• **EXERCISE OBJECTIVE**:
Return all of the listing word for word; the pictures stay out.

ENTRIES PROVIDED below:

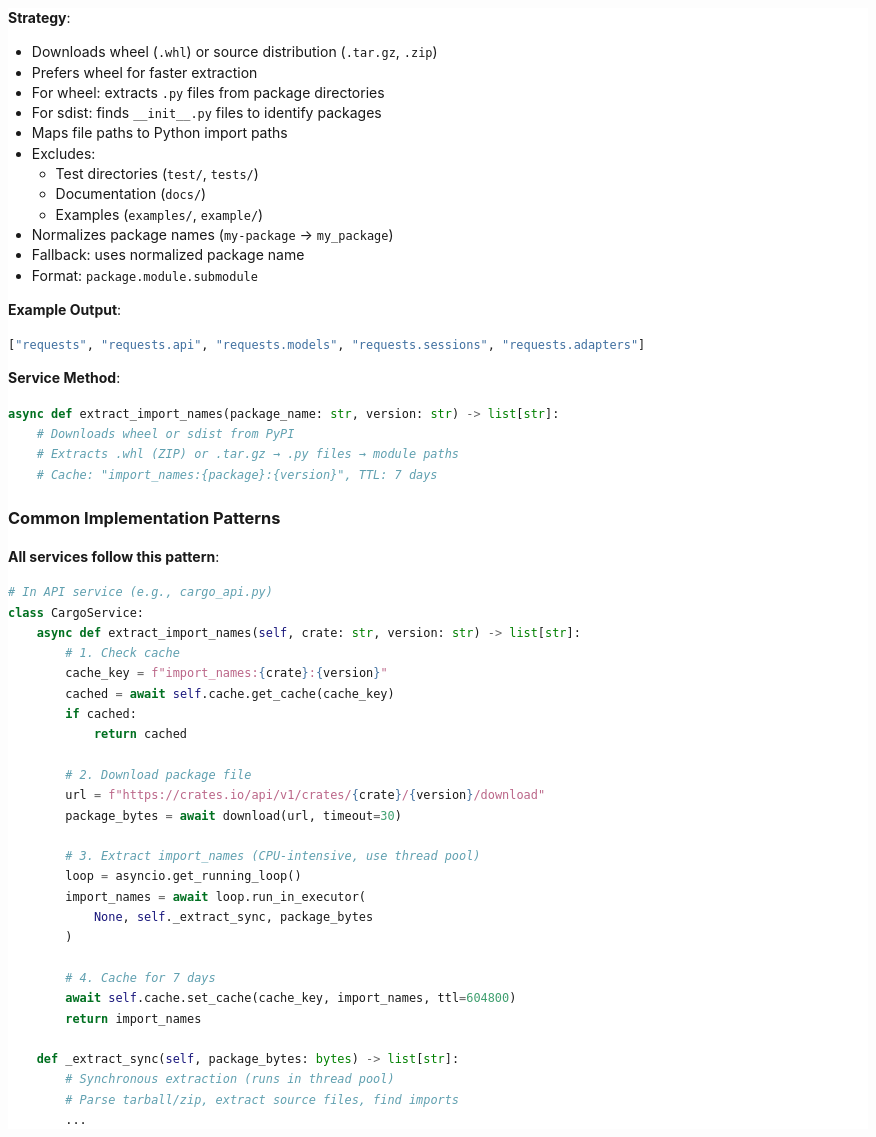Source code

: **Strategy**:
- Downloads wheel (`.whl`) or source distribution (`.tar.gz`, `.zip`)
- Prefers wheel for faster extraction
- For wheel: extracts `.py` files from package directories
- For sdist: finds `__init__.py` files to identify packages
- Maps file paths to Python import paths
- Excludes:
  - Test directories (`test/`, `tests/`)
  - Documentation (`docs/`)
  - Examples (`examples/`, `example/`)
- Normalizes package names (`my-package` → `my_package`)
- Fallback: uses normalized package name
- Format: `package.module.submodule`

**Example Output**:
```python
["requests", "requests.api", "requests.models", "requests.sessions", "requests.adapters"]
```

**Service Method**:
```python
async def extract_import_names(package_name: str, version: str) -> list[str]:
    # Downloads wheel or sdist from PyPI
    # Extracts .whl (ZIP) or .tar.gz → .py files → module paths
    # Cache: "import_names:{package}:{version}", TTL: 7 days
```

### Common Implementation Patterns

**All services follow this pattern**:

```python
# In API service (e.g., cargo_api.py)
class CargoService:
    async def extract_import_names(self, crate: str, version: str) -> list[str]:
        # 1. Check cache
        cache_key = f"import_names:{crate}:{version}"
        cached = await self.cache.get_cache(cache_key)
        if cached:
            return cached
        
        # 2. Download package file
        url = f"https://crates.io/api/v1/crates/{crate}/{version}/download"
        package_bytes = await download(url, timeout=30)
        
        # 3. Extract import_names (CPU-intensive, use thread pool)
        loop = asyncio.get_running_loop()
        import_names = await loop.run_in_executor(
            None, self._extract_sync, package_bytes
        )
        
        # 4. Cache for 7 days
        await self.cache.set_cache(cache_key, import_names, ttl=604800)
        return import_names
    
    def _extract_sync(self, package_bytes: bytes) -> list[str]:
        # Synchronous extraction (runs in thread pool)
        # Parse tarball/zip, extract source files, find imports
        ...
```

End of ENTRIES PROVIDED.

• **ANSWER**:
Source code

: **Strategy**:
- Downloads wheel (`.whl`) or source distribution (`.tar.gz`, `.zip`)
- Prefers wheel for faster extraction
- For wheel: extracts `.py` files from package directories
- For sdist: finds `__init__.py` files to identify packages
- Maps file paths to Python import paths
- Excludes:
  - Test directories (`test/`, `tests/`)
  - Documentation (`docs/`)
  - Examples (`examples/`, `example/`)
- Normalizes package names (`my-package` → `my_package`)
- Fallback: uses normalized package name
- Format: `package.module.submodule`

**Example Output**:
```python
["requests", "requests.api", "requests.models", "requests.sessions", "requests.adapters"]
```

**Service Method**:
```python
async def extract_import_names(package_name: str, version: str) -> list[str]:
    # Downloads wheel or sdist from PyPI
    # Extracts .whl (ZIP) or .tar.gz → .py files → module paths
    # Cache: "import_names:{package}:{version}", TTL: 7 days
```

### Common Implementation Patterns

**All services follow this pattern**:

```python
# In API service (e.g., cargo_api.py)
class CargoService:
    async def extract_import_names(self, crate: str, version: str) -> list[str]:
        # 1. Check cache
        cache_key = f"import_names:{crate}:{version}"
        cached = await self.cache.get_cache(cache_key)
        if cached:
            return cached
        
        # 2. Download package file
        url = f"https://crates.io/api/v1/crates/{crate}/{version}/download"
        package_bytes = await download(url, timeout=30)
        
        # 3. Extract import_names (CPU-intensive, use thread pool)
        loop = asyncio.get_running_loop()
        import_names = await loop.run_in_executor(
            None, self._extract_sync, package_bytes
        )
        
        # 4. Cache for 7 days
        await self.cache.set_cache(cache_key, import_names, ttl=604800)
        return import_names
    
    def _extract_sync(self, package_bytes: bytes) -> list[str]:
        # Synchronous extraction (runs in thread pool)
        # Parse tarball/zip, extract source files, find imports
        ...
```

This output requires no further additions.